Driving through the arctic Illinois air this morning, I was reminded by Dallas Willard (not literally) of how accurate and insightful Jesus’ teachings are even for today.

As I think on how these internet “blow-ups” happen, I realize that for many of them to survive people have to run counter to two key case studies from the Sermon on the Mount (esp. Matthew 5). I thought it would be helpful to look at them now to get perspective on how we might handle “virtual discussions” in the coming year.


“But I say, if you are even angry with someone…”(5:21-26)


Jesus takes the original commandment, “Do not murder” and gets at the heart of it. That is the point of the Sermon on the Mount, by the way. Jesus isn’t giving new stricter guidelines for us to be legalistic about. He’s talking about a change of heart.

The problem with human beings today is that we don’t believe we can “take a stand” without being angry. Anger is a natural human emotion - having anger is something that happens to us all, but being angry is a state of life and being.

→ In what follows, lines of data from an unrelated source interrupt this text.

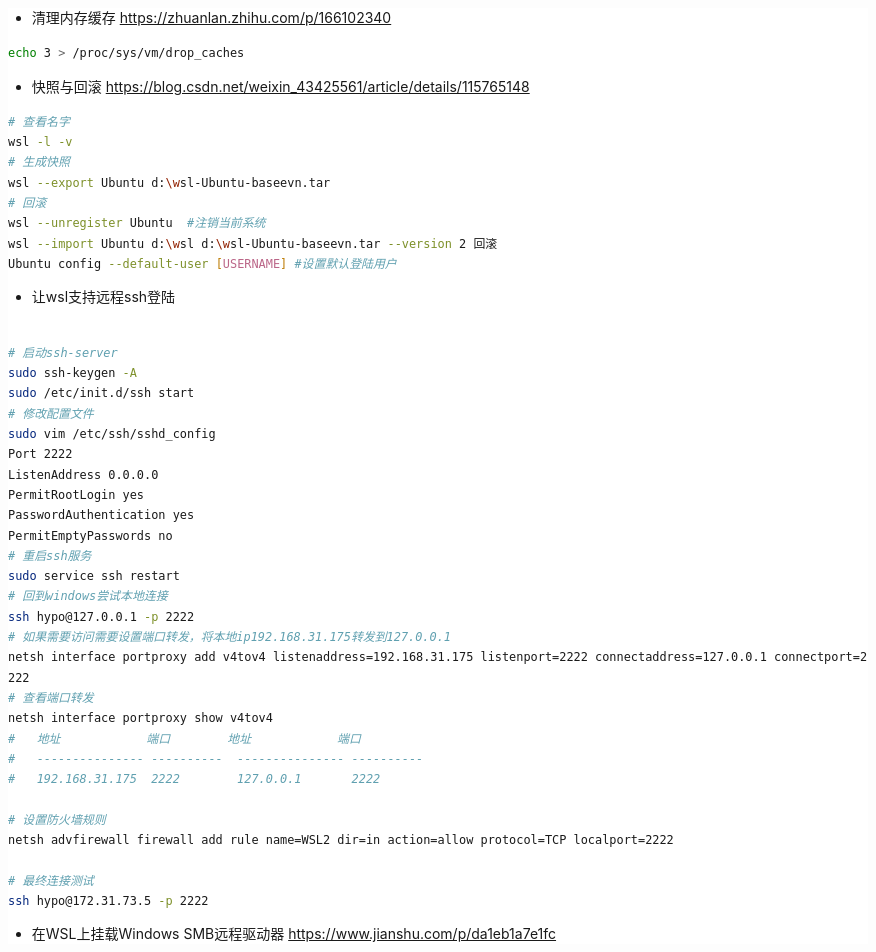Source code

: * 清理内存缓存
https://zhuanlan.zhihu.com/p/166102340
```bash
echo 3 > /proc/sys/vm/drop_caches
```
* 快照与回滚
https://blog.csdn.net/weixin_43425561/article/details/115765148
```bash
# 查看名字
wsl -l -v
# 生成快照
wsl --export Ubuntu d:\wsl-Ubuntu-baseevn.tar
# 回滚
wsl --unregister Ubuntu  #注销当前系统
wsl --import Ubuntu d:\wsl d:\wsl-Ubuntu-baseevn.tar --version 2 回滚
Ubuntu config --default-user [USERNAME] #设置默认登陆用户
```

* 让wsl支持远程ssh登陆
```bash

# 启动ssh-server
sudo ssh-keygen -A
sudo /etc/init.d/ssh start
# 修改配置文件
sudo vim /etc/ssh/sshd_config
Port 2222
ListenAddress 0.0.0.0
PermitRootLogin yes
PasswordAuthentication yes
PermitEmptyPasswords no
# 重启ssh服务
sudo service ssh restart
# 回到windows尝试本地连接
ssh hypo@127.0.0.1 -p 2222
# 如果需要访问需要设置端口转发，将本地ip192.168.31.175转发到127.0.0.1
netsh interface portproxy add v4tov4 listenaddress=192.168.31.175 listenport=2222 connectaddress=127.0.0.1 connectport=2222
# 查看端口转发
netsh interface portproxy show v4tov4
#   地址            端口        地址            端口
#   --------------- ----------  --------------- ----------
#   192.168.31.175  2222        127.0.0.1       2222

# 设置防火墙规则
netsh advfirewall firewall add rule name=WSL2 dir=in action=allow protocol=TCP localport=2222

# 最终连接测试
ssh hypo@172.31.73.5 -p 2222

```

* 在WSL上挂载Windows SMB远程驱动器
https://www.jianshu.com/p/da1eb1a7e1fc
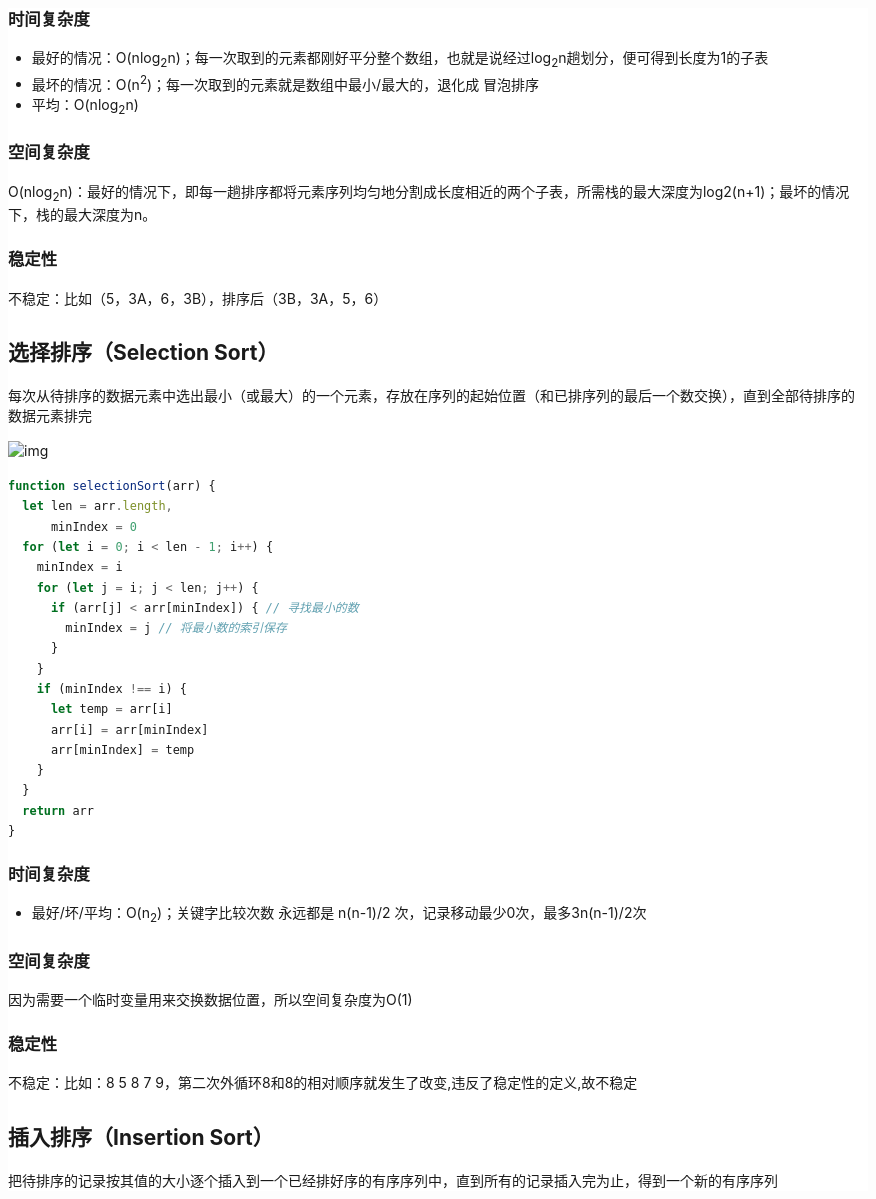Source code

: ### 时间复杂度
- 最好的情况：O(nlog<sub>2</sub>n)；每一次取到的元素都刚好平分整个数组，也就是说经过log<sub>2</sub>n趟划分，便可得到长度为1的子表
- 最坏的情况：O(n<sup>2</sup>)；每一次取到的元素就是数组中最小/最大的，退化成 冒泡排序
- 平均：O(nlog<sub>2</sub>n)

### 空间复杂度
O(nlog<sub>2</sub>n)：最好的情况下，即每一趟排序都将元素序列均匀地分割成长度相近的两个子表，所需栈的最大深度为log2(n+1)；最坏的情况下，栈的最大深度为n。

### 稳定性
不稳定：比如（5，3A，6，3B），排序后（3B，3A，5，6）


## 选择排序（Selection Sort）
每次从待排序的数据元素中选出最小（或最大）的一个元素，存放在序列的起始位置（和已排序列的最后一个数交换），直到全部待排序的数据元素排完

![img](https://img.youpin.mi-img.com/jianyu/1c7e20f306ddc02eb4e3a50fa7817ff4.gif?w=811&h=248)

```js
function selectionSort(arr) {
  let len = arr.length,
      minIndex = 0
  for (let i = 0; i < len - 1; i++) {
    minIndex = i
    for (let j = i; j < len; j++) {
      if (arr[j] < arr[minIndex]) { // 寻找最小的数
        minIndex = j // 将最小数的索引保存
      }
    }
    if (minIndex !== i) {
      let temp = arr[i]
      arr[i] = arr[minIndex]
      arr[minIndex] = temp
    }
  }
  return arr
}
```
### 时间复杂度
- 最好/坏/平均：O(n<sub>2</sub>)；关键字比较次数 永远都是 n(n-1)/2 次，记录移动最少0次，最多3n(n-1)/2次

### 空间复杂度
因为需要一个临时变量用来交换数据位置，所以空间复杂度为O(1)

### 稳定性
不稳定：比如：8 5 8 7 9，第二次外循环8和8的相对顺序就发生了改变,违反了稳定性的定义,故不稳定

## 插入排序（Insertion Sort）
把待排序的记录按其值的大小逐个插入到一个已经排好序的有序序列中，直到所有的记录插入完为止，得到一个新的有序序列
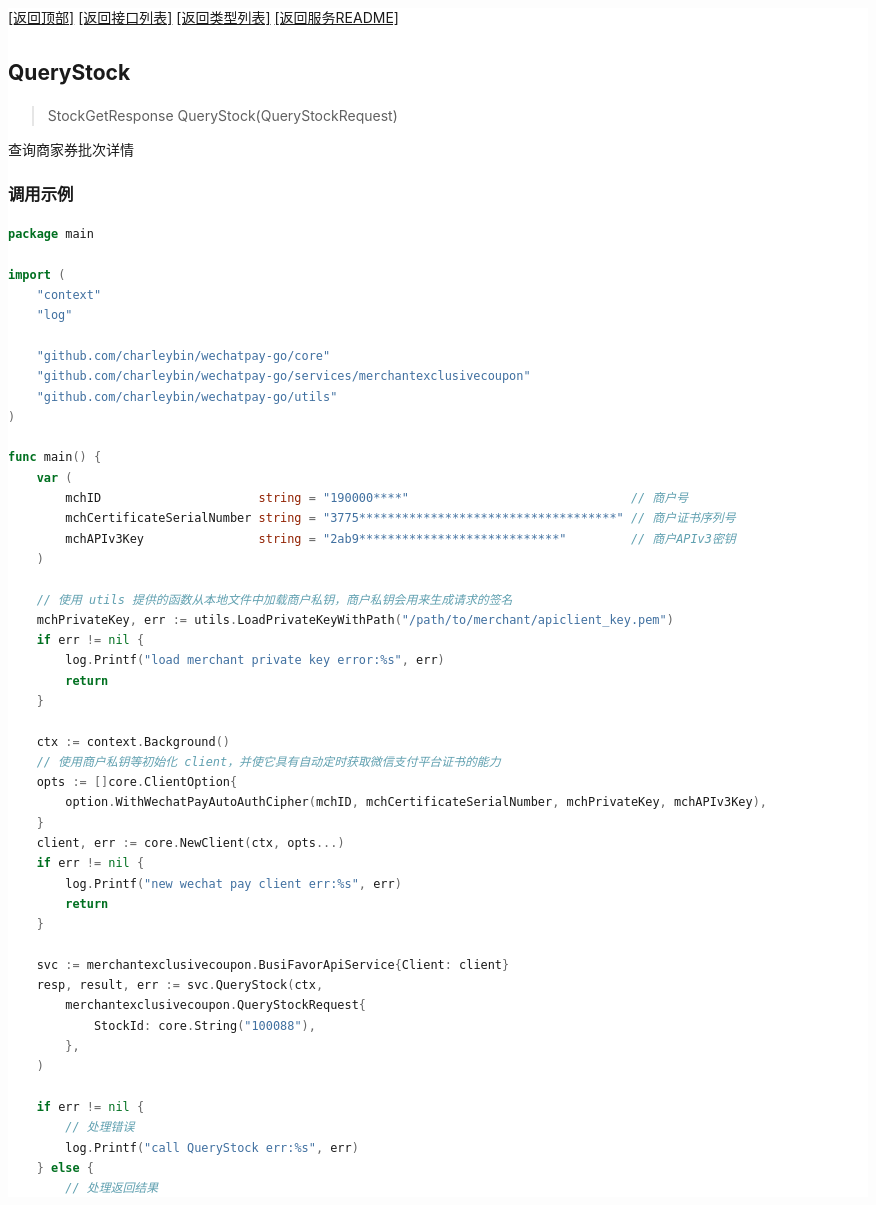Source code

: [\[返回顶部\]](#merchantexclusivecouponbusifavorapi)
[\[返回接口列表\]](README.md#接口列表)
[\[返回类型列表\]](README.md#类型列表)
[\[返回服务README\]](README.md)


## QueryStock

> StockGetResponse QueryStock(QueryStockRequest)

查询商家券批次详情



### 调用示例

```go
package main

import (
	"context"
	"log"

	"github.com/charleybin/wechatpay-go/core"
	"github.com/charleybin/wechatpay-go/services/merchantexclusivecoupon"
	"github.com/charleybin/wechatpay-go/utils"
)

func main() {
	var (
		mchID                      string = "190000****"                               // 商户号
		mchCertificateSerialNumber string = "3775************************************" // 商户证书序列号
		mchAPIv3Key                string = "2ab9****************************"         // 商户APIv3密钥
	)

	// 使用 utils 提供的函数从本地文件中加载商户私钥，商户私钥会用来生成请求的签名
	mchPrivateKey, err := utils.LoadPrivateKeyWithPath("/path/to/merchant/apiclient_key.pem")
	if err != nil {
		log.Printf("load merchant private key error:%s", err)
		return
	}

	ctx := context.Background()
	// 使用商户私钥等初始化 client，并使它具有自动定时获取微信支付平台证书的能力
	opts := []core.ClientOption{
		option.WithWechatPayAutoAuthCipher(mchID, mchCertificateSerialNumber, mchPrivateKey, mchAPIv3Key),
	}
	client, err := core.NewClient(ctx, opts...)
	if err != nil {
		log.Printf("new wechat pay client err:%s", err)
		return
	}

	svc := merchantexclusivecoupon.BusiFavorApiService{Client: client}
	resp, result, err := svc.QueryStock(ctx,
		merchantexclusivecoupon.QueryStockRequest{
			StockId: core.String("100088"),
		},
	)

	if err != nil {
		// 处理错误
		log.Printf("call QueryStock err:%s", err)
	} else {
		// 处理返回结果
```
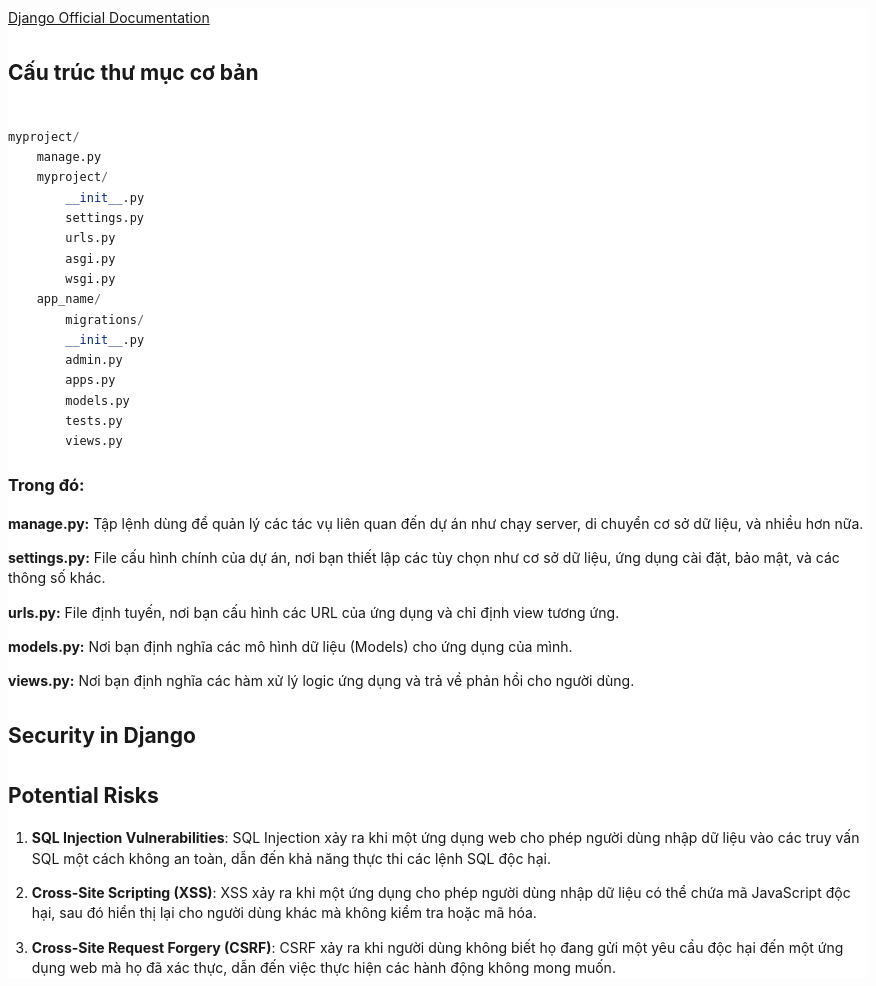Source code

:[Django Official Documentation](https://docs.djangoproject.com/en/5.1/)


## Cấu trúc thư mục cơ bản

```python 

myproject/
    manage.py
    myproject/
        __init__.py
        settings.py
        urls.py
        asgi.py
        wsgi.py
    app_name/
        migrations/
        __init__.py
        admin.py
        apps.py
        models.py
        tests.py
        views.py
```

### Trong đó:

**manage.py:** Tập lệnh dùng để quản lý các tác vụ liên quan đến dự án như chạy server, di chuyển cơ sở dữ liệu, và nhiều hơn nữa.

**settings.py:** File cấu hình chính của dự án, nơi bạn thiết lập các tùy chọn như cơ sở dữ liệu, ứng dụng cài đặt, bảo mật, và các thông số khác.

**urls.py:** File định tuyến, nơi bạn cấu hình các URL của ứng dụng và chỉ định view tương ứng.

**models.py:** Nơi bạn định nghĩa các mô hình dữ liệu (Models) cho ứng dụng của mình.

**views.py:** Nơi bạn định nghĩa các hàm xử lý logic ứng dụng và trả về phản hồi cho người dùng.


## Security in Django

## Potential Risks

1. **SQL Injection Vulnerabilities**:
   SQL Injection xảy ra khi một ứng dụng web cho phép người dùng nhập dữ liệu vào các truy vấn SQL một cách không an toàn, dẫn đến khả năng thực thi các lệnh SQL độc hại.

2. **Cross-Site Scripting (XSS)**:
   XSS xảy ra khi một ứng dụng cho phép người dùng nhập dữ liệu có thể chứa mã JavaScript độc hại, sau đó hiển thị lại cho người dùng khác mà không kiểm tra hoặc mã hóa.

3. **Cross-Site Request Forgery (CSRF)**:
   CSRF xảy ra khi người dùng không biết họ đang gửi một yêu cầu độc hại đến một ứng dụng web mà họ đã xác thực, dẫn đến việc thực hiện các hành động không mong muốn.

It’s the belief that without anger it is impossible to bring about change or stand up for a cause.


Much of the internet mudslinging and even face-to-face or behind-the-back negativity comes out of lives that see anger as a means of doing life. Willard reminds us, “Whatever you do with anger you can do much better without it.” This doesn’t mean we don’t address injustices, wrongs, or slanderously incorrect information but we do it by addressing the information and not the messenger.


So much of internet warfare is about the messenger, not the message.


Jesus’ intelligence shines here - how many hours of lost sleep, lost friendships, angry exchanges and grizzled stomach lining could we save by simply living life free from being angry? Maybe before we ever decide to “reply” or “comment” or “post” we should wait until we can say, “I’m not doing this out of anger.”

What I have found is that if I wait that long, I have very little that I feel I need to say.


“…do not make any vows!” (5:33ff)


Jesus words on “swearing” are often taken to mean not using foul language, but I have also heard it as a rule against saying “I swear to God” or making pledges or statements of pledge.

Again, Jesus isn’t creating a new law. He’s speaking to an issue of heart and one that we too often miss. This passage is primarily about how we try to manipulate people by making promises in order to push things in a desired direction.


This teaching is about trying to “sell something.”


We have a whole quiver of arrows to be used for manipulation - promises, oaths, and even guilt are put to use to make people or situations move in our favor. Jesus is trying to root this out of our hearts so that we become the kind of people who don’t need to “sell” something, instead we do what we say and we say what we do.

In a virtual world, this sickness is difficult to find and even harder to root out. We can hide behind avatars, sound bites and quotable quotes, on and on so that we present our case and persuade others to come along to our side of the argument or discussion. We are free from ever having to live out what we say, because regardless of what presence we have in online forums we still live biologically not digitally.


What if we made a promise to only say things online that we’re willing to live out offline? 


In the coming year, who knows what viral explosions there may be. However, if we intend to follow Jesus through the digital world as His disciples we must spend honest and significant time meditating on what His teaching means for our world of side-taking and sound-biting.

Lord, have mercy on our 2014. You are good and you are all we need.